DATI REGISTRATI
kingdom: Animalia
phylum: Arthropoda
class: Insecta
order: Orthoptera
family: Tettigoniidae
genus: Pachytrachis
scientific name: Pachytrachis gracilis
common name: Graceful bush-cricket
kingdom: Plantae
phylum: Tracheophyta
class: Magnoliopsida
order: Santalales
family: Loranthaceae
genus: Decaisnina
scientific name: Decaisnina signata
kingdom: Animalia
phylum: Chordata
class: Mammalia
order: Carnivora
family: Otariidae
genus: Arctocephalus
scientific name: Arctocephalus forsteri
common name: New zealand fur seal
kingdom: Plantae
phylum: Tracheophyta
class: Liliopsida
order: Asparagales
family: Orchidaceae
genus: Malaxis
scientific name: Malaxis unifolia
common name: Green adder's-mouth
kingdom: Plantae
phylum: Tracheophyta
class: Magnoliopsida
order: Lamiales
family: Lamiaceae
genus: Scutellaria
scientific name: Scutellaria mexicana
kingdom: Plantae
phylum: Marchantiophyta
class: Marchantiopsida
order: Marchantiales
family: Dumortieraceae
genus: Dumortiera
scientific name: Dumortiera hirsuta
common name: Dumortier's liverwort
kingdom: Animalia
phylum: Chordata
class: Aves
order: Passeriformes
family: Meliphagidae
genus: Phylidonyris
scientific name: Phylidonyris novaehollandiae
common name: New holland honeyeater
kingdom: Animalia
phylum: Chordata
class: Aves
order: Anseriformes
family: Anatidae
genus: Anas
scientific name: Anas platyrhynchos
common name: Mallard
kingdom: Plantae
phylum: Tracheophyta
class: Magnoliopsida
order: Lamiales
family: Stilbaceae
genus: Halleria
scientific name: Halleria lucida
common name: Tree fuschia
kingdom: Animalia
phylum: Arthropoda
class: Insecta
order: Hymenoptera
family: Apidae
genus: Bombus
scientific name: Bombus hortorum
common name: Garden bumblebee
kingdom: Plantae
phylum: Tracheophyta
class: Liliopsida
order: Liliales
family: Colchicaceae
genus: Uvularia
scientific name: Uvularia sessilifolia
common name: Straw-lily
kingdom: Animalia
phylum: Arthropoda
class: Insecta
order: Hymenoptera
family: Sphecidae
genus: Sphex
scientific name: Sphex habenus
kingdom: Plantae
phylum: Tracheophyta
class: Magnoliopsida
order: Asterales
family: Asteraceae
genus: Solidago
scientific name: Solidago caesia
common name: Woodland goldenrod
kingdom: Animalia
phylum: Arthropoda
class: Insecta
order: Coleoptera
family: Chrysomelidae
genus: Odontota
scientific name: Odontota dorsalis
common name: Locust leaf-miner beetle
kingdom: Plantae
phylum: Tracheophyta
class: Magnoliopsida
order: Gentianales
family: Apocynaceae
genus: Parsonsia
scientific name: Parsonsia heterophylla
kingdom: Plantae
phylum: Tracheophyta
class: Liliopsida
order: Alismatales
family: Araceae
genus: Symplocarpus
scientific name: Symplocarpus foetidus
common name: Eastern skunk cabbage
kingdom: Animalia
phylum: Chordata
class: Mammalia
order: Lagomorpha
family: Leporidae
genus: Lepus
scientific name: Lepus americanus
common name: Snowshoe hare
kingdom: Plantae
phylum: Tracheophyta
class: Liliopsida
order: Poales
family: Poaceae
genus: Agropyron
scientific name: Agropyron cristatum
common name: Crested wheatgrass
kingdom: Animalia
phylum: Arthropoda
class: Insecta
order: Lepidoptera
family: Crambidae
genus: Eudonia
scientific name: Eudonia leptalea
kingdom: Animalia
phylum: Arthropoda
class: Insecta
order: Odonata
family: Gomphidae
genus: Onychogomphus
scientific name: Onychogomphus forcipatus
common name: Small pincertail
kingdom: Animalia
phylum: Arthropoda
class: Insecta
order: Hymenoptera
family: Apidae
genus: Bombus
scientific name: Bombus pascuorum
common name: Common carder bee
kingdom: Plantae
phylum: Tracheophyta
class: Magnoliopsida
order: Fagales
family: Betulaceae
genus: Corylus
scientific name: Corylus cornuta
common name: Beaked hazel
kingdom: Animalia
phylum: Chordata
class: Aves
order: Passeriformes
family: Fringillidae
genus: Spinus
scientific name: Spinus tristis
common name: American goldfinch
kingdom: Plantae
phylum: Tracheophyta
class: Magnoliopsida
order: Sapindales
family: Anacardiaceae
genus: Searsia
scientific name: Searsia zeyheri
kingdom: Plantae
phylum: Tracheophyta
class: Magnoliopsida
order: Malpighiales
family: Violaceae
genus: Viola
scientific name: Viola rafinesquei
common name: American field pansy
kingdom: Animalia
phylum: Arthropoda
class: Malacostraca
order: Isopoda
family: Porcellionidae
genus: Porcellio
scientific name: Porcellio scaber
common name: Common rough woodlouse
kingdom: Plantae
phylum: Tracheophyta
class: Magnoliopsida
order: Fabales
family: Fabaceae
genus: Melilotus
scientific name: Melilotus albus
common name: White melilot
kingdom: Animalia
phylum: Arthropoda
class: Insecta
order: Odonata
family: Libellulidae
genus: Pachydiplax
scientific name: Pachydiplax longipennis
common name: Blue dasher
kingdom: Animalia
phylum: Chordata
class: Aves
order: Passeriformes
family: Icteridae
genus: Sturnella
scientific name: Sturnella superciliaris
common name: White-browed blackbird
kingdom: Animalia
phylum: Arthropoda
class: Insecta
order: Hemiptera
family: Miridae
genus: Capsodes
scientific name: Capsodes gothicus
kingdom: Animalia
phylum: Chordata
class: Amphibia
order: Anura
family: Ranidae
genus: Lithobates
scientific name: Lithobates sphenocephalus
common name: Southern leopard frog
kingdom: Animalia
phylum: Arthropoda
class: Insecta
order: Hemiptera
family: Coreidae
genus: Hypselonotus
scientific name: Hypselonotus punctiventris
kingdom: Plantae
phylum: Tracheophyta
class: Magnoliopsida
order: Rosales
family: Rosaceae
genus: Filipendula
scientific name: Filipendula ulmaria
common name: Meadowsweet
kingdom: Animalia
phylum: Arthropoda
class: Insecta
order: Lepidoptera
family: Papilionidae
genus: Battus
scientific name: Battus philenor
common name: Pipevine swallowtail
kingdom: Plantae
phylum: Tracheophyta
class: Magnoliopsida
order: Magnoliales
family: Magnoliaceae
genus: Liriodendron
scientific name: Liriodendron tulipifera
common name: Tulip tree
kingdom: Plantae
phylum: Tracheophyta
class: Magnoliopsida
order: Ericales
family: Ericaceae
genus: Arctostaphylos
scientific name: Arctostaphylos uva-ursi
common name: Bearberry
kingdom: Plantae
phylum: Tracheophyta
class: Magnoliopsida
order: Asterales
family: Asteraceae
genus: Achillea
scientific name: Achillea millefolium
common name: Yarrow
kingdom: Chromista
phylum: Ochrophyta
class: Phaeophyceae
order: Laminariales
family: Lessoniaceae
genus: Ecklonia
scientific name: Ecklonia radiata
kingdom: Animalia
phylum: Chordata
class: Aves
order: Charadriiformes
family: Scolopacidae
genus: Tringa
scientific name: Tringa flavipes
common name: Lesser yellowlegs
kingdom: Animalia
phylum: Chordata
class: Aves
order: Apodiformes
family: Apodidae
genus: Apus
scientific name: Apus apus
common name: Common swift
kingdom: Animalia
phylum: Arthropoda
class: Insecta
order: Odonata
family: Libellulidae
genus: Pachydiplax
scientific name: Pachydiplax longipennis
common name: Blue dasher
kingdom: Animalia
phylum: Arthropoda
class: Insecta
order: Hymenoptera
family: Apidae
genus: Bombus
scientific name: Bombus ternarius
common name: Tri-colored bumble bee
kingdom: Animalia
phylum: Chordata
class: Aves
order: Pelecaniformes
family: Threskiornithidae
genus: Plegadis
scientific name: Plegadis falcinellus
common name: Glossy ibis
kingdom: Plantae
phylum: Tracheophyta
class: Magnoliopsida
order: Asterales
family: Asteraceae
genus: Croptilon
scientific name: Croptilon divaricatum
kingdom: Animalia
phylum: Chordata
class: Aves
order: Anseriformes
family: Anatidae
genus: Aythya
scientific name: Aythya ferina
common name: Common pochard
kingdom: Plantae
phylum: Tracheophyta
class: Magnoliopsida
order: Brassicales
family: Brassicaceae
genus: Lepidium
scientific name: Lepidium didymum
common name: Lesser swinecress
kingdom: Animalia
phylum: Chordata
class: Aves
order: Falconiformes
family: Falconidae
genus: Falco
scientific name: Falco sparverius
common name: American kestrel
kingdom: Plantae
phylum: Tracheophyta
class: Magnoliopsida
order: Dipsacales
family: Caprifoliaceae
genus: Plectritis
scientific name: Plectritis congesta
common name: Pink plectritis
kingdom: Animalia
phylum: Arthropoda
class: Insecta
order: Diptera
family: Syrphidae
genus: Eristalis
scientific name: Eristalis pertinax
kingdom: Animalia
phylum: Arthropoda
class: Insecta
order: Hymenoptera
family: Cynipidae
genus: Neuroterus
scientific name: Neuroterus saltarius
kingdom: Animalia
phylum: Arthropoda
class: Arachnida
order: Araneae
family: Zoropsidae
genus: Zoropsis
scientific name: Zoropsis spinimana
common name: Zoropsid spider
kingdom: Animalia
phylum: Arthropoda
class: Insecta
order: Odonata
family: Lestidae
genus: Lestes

ESERCIZIO SCRITTO
Riproduci senza modifiche le righe comprese tra quella che contiene "family: Miridae" e quella che contiene "scientific name: Arctostaphylos uva-ursi", estremi inclusi.

RISULTATO DELL'ESERCIZIO
family: Miridae
genus: Capsodes
scientific name: Capsodes gothicus
kingdom: Animalia
phylum: Chordata
class: Amphibia
order: Anura
family: Ranidae
genus: Lithobates
scientific name: Lithobates sphenocephalus
common name: Southern leopard frog
kingdom: Animalia
phylum: Arthropoda
class: Insecta
order: Hemiptera
family: Coreidae
genus: Hypselonotus
scientific name: Hypselonotus punctiventris
kingdom: Plantae
phylum: Tracheophyta
class: Magnoliopsida
order: Rosales
family: Rosaceae
genus: Filipendula
scientific name: Filipendula ulmaria
common name: Meadowsweet
kingdom: Animalia
phylum: Arthropoda
class: Insecta
order: Lepidoptera
family: Papilionidae
genus: Battus
scientific name: Battus philenor
common name: Pipevine swallowtail
kingdom: Plantae
phylum: Tracheophyta
class: Magnoliopsida
order: Magnoliales
family: Magnoliaceae
genus: Liriodendron
scientific name: Liriodendron tulipifera
common name: Tulip tree
kingdom: Plantae
phylum: Tracheophyta
class: Magnoliopsida
order: Ericales
family: Ericaceae
genus: Arctostaphylos
scientific name: Arctostaphylos uva-ursi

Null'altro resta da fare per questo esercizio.